When the whole world is on its way to cope up with the COVID crisis, India is struggling to breathe for want of Oxygen. It has been a year since online education and teaching has taken the front seat in the education realm. In times like these, when people are craving for physical interaction, E-education seemed like the way to go ahead. When the whole world is struggling to survive and overcome these COVID times, the health sector has certainly become a priority. We have witnessed philanthropists and several organizations investing in the health sector. While everything seemed to have come to a halt for a brief time, developments started at a slow pace like the reopening of educational institutions in shifts and everything was up and running with proper safety and precautions. There were academic losses, but educational departments and teachers rose hitherto to unheard and unseen challenges. Our teachers and students left no stone unturned and did their very best to overcome these challenges. Online education seemed like the only way to go ahead and digital literacy transformed into a must-have. 

My question however is, when we look for alternatives during challenging times do we also account for inclusivity?

India’s landmark Right to Education (RTE) Act, 2009 completed its decadal anniversary 2 years ago.
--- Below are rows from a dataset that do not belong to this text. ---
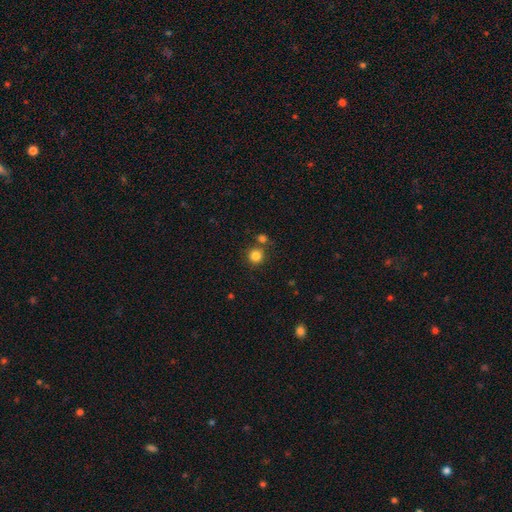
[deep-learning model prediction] smooth 83%, star or artifact 12%, featured or disk 5%. Down the decision tree: how rounded — round (93%); merging — none (76%).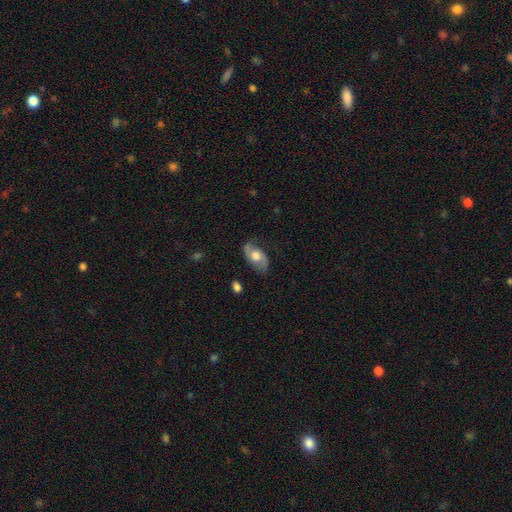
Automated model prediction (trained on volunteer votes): smooth-or-featured: featured or disk: 52% | smooth: 42% | star or artifact: 7%
  disk-edge-on: no: 91% | yes: 9%
  merging: none: 69% | minor disturbance: 22% | major disturbance: 7% | merger: 2%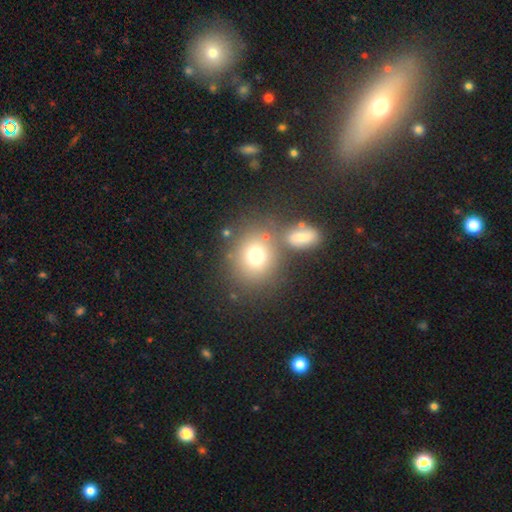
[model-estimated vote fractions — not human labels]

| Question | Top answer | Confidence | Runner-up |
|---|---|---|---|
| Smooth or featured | smooth | 74% | star or artifact (13%) |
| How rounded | round | 74% | in between (25%) |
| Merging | none | 65% | merger (19%) |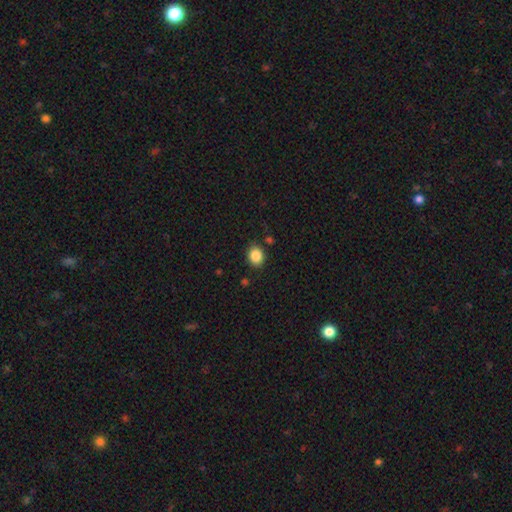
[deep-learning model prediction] The model was most divided on "how rounded": round: 59%, in between: 40%, cigar-shaped: 1%. More confident: smooth or featured — smooth (87%); merging — none (86%).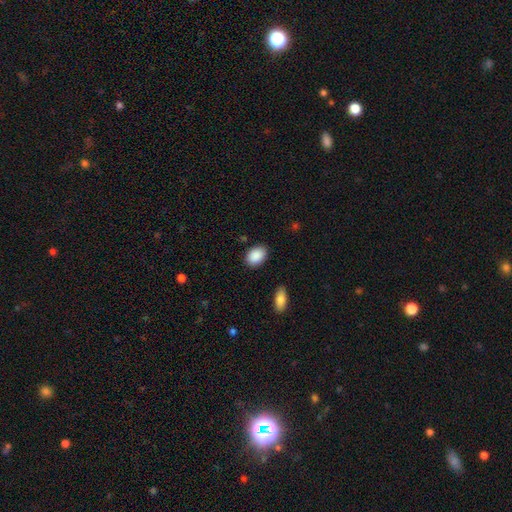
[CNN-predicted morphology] Q: Smooth or featured?
A: smooth (90%); runner-up: star or artifact (7%)
Q: How rounded?
A: in between (82%); runner-up: round (17%)
Q: Merging?
A: none (85%); runner-up: minor disturbance (10%)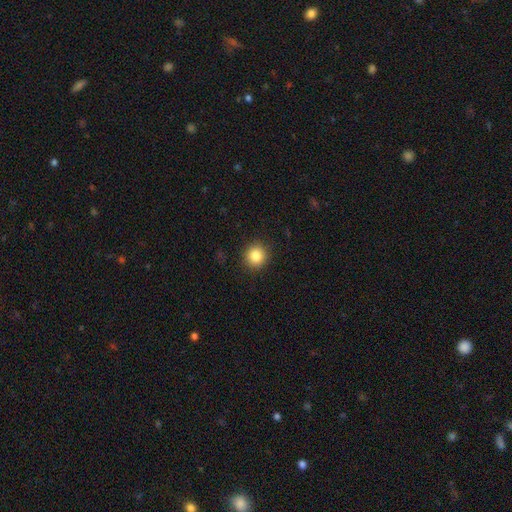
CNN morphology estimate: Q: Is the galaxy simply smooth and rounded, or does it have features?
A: smooth — 84%.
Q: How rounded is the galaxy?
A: round — 90%.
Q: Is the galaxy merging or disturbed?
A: none — 91%.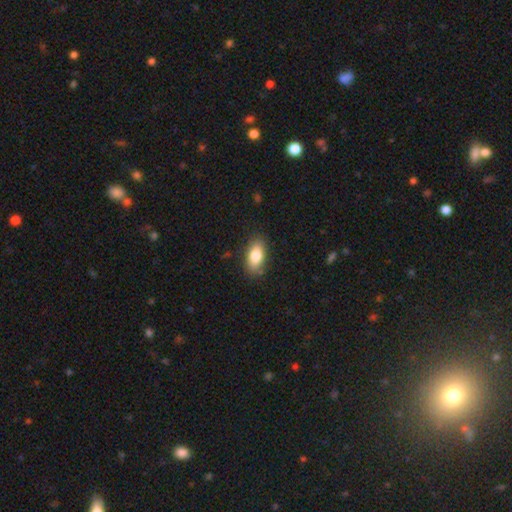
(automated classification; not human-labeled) This is clearly a smooth galaxy (82%). How rounded: clearly in between (89%). Merging: clearly none (83%).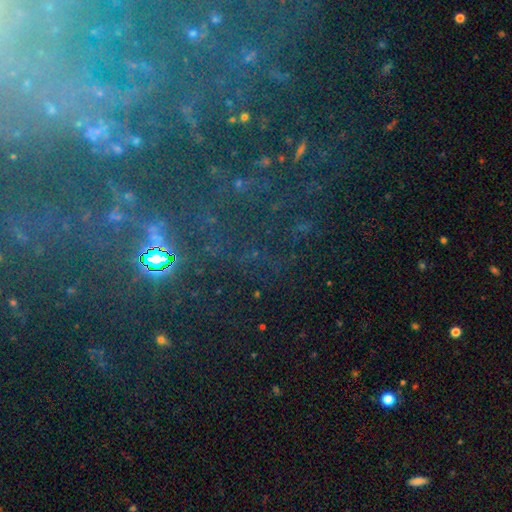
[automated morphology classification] The model was most divided on "smooth or featured": star or artifact: 67%, featured or disk: 21%, smooth: 12%.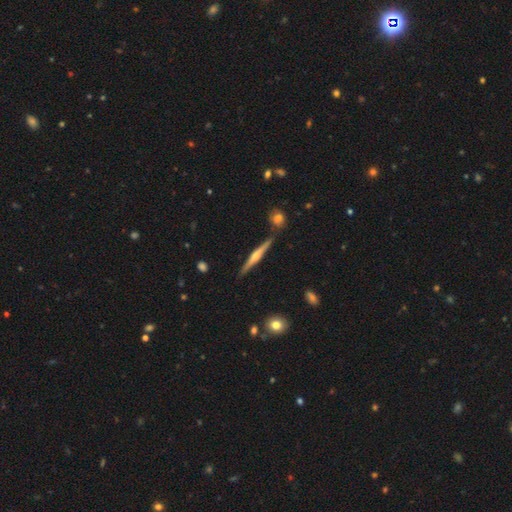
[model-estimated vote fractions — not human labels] Smooth or featured: featured or disk — 76% (smooth — 18%)
Edge-on disk: yes — 98% (no — 2%)
Edge-on bulge: rounded — 87% (none — 8%)
Merging: none — 88% (minor disturbance — 8%)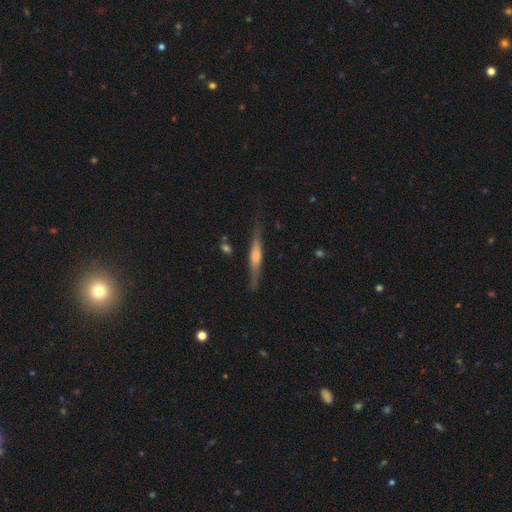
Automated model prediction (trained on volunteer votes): Morphology: type=featured or disk (63%); edge-on=yes (96%); edge-on bulge=rounded (52%); merging=none (81%).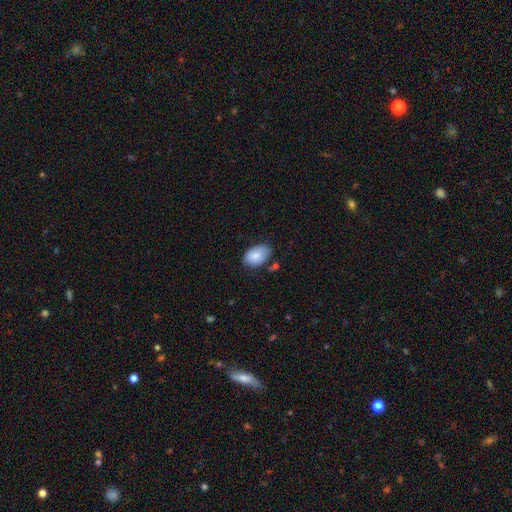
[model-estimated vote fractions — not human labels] The model was most divided on "merging": none: 70%, minor disturbance: 22%, merger: 4%, major disturbance: 4%. More confident: how rounded — in between (90%); smooth or featured — smooth (83%).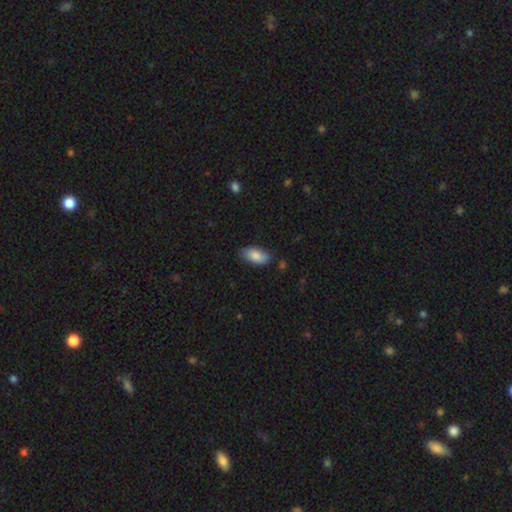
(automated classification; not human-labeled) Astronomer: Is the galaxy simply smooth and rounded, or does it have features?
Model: smooth — 84%.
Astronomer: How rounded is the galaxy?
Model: in between — 92%.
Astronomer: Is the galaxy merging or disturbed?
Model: none — 80%.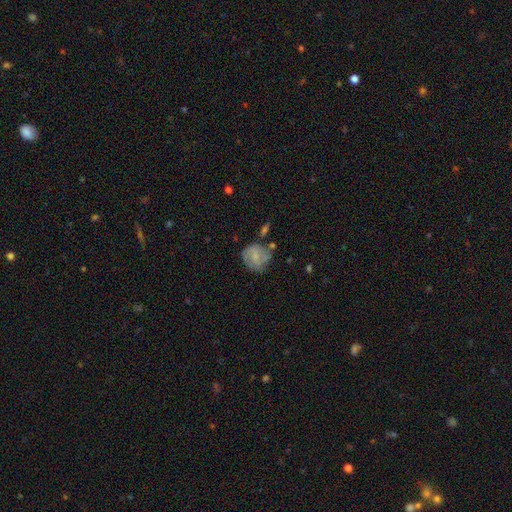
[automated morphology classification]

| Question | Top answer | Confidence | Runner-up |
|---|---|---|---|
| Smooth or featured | smooth | 54% | featured or disk (37%) |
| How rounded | round | 77% | in between (21%) |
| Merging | none | 58% | minor disturbance (24%) |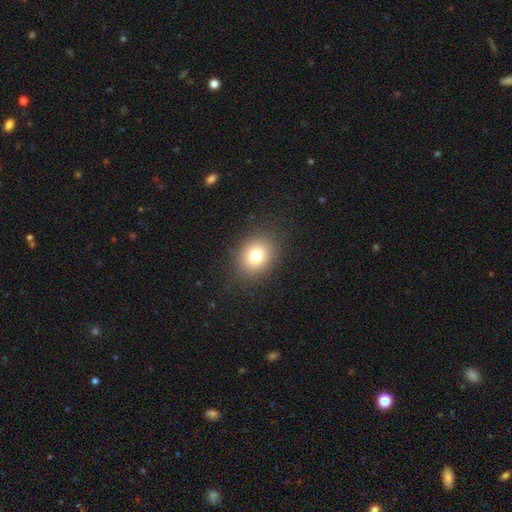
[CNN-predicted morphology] This appears to be a smooth galaxy with no disk features (76%) that is round (60%). Merging: none (87%).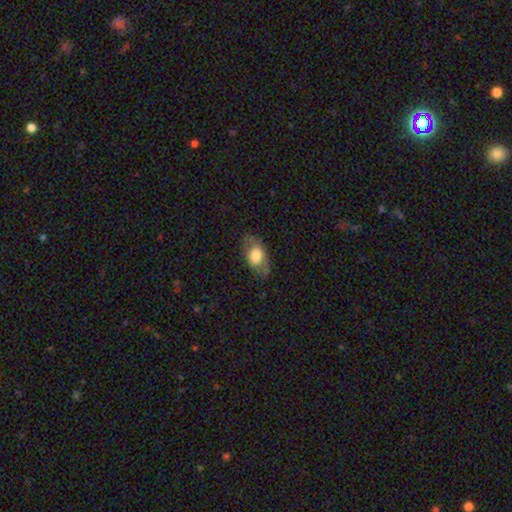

Further, renewed focus on skilling and higher education, the RTE continues to remain one of the most important catalysts for India to reap its much-anticipated “demographic dividend.” The Right to Education Act (RTE) provides free and compulsory education to children and enforced it as a fundamental right under Article 21-A of the Indian constitution. India became one of 135 countries to make education a fundamental right of every child when the act came into force on 1 April 2010. The title of the RTE Act incorporates the words ‘free and compulsory’. ‘Free education’ means that no child, other than a child who has been admitted by his or her parents to a school which is not supported by the appropriate Government, shall be liable to pay any kind of fee or charges or expenses which may prevent him or her from pursuing and completing elementary education. ‘Compulsory education’ casts an obligation on the appropriate Government and local authorities to provide and ensure admission, attendance, and completion of elementary education by all children in the 6-14 age group. With this, India moved forward to a rights-based framework that casts a legal obligation on the Central and State Governments to implement this fundamental child right as enshrined in the Article 21A of the Constitution. But in the post COVID world, schools and classrooms have reached our smartphones, can this fundamental right be exercised by the ones that need it the most? According to the National Sample Survey on Education 2017-18, only 15 percent of India’s rural population has access to the Internet and the figure is even lower for children from marginalized social groups. 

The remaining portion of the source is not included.